Énoncé → Relevez tous les noms de lieux qui figurent dans le texte source sur l'école d'autrefois, dans leur ordre d'apparition.

Texte source →
***
Le système scolaire était très sommaire. Il n’y avait que quelques classes de primaire, toujours à Dzaoudzi. Les professeurs d’école étaient Malgaches. Après avoir rencontré des problèmes avec les autorités de leur île, Ils avaient été envoyés à Mayotte pour subir une peine de prison. Ils venaient nous faire classe en guise de travaux forcé, puis ils retournaient dans leurs cellules. Je me rappelle toujours du nom de mon maître; il s’appelait M. Ramarimissi.

Pour passer au cycle supérieur, qui équivaut au niveau collège, il fallait passer un examen. Les admis allaient poursuivre leur scolarité sur l’ile d’Anjouan, à l’école régionale de Mutsamudu. Le cursus supérieur se faisait à Tananarive. C’est là-bas que tous les fonctionnaires locaux des Comores allaient se former avant de revenir travailler.
***
Données →
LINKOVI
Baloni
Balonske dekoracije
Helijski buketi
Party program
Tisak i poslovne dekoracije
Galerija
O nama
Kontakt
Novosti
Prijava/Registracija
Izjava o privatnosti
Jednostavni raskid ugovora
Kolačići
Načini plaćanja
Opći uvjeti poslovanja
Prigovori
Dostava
***
Corrigé → Dzaoudzi, Mayotte, Anjouan, Mutsamudu, Tananarive, Comores